A conversation with a friend helped Kitamura find her way into this world. Her friend's comment, "Every time my son comes home from college, it's like a stranger has walked into the apartment," gave Kitamura a sense of direction. She wanted to write about how universal experiences, like love and motherhood, can feel like two mutually exclusive things at the same time.
Kitamura never clicked on the headline, but she now wonders if the story behind it was a simple human tale about the process of a child growing up and becoming a stranger to their parents, with all the satisfactions and devastations that come with it.
David Szalay's 'Flesh': A Portrait of Existence and Physicality
David Szalay's novel, "Flesh," was conceived in the shadow of failure after he abandoned a four-year project. The decision was not an easy one, but by the autumn of 2020, Szalay had long felt that the novel wasn't working, and the struggle to make it work was becoming anguished.

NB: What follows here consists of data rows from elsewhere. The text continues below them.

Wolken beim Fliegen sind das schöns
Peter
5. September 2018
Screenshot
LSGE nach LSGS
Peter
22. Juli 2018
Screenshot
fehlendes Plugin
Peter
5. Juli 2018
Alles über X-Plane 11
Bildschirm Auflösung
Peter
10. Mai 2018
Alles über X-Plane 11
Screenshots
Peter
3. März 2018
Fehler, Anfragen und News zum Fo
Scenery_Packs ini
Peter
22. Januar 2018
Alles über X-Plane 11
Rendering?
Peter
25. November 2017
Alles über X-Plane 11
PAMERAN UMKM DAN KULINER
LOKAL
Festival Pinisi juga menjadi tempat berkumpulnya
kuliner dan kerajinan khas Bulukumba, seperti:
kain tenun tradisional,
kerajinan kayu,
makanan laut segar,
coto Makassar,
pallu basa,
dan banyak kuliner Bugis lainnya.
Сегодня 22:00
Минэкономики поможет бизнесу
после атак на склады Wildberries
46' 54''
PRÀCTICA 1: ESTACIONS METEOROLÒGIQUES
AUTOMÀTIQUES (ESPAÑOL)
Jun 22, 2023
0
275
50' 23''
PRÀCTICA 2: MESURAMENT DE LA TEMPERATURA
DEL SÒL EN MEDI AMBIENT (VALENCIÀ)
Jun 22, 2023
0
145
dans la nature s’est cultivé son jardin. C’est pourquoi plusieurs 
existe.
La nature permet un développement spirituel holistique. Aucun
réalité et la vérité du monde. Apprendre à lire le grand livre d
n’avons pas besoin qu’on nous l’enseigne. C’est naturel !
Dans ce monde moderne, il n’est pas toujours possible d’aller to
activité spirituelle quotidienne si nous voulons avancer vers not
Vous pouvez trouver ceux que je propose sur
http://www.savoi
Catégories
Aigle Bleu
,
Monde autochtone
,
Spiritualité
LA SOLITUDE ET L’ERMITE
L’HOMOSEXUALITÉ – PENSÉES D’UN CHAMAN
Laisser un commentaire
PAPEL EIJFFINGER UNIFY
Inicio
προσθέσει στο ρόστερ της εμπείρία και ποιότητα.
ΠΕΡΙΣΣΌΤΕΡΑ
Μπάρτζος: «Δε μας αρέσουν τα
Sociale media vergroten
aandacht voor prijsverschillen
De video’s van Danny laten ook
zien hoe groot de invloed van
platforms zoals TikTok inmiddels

With a sense of exhausted relief, Szalay started again with a blank sheet of paper, resolving to write something that was partly English and partly Hungarian. He wanted to express the feeling that our existence is a physical experience first and foremost, with all other aspects proceeding from and returning to that physicality.
These two ideas became the fixed points from which Szalay's new work grew, a novel that explores the essence of our being and the role of physicality in our lives.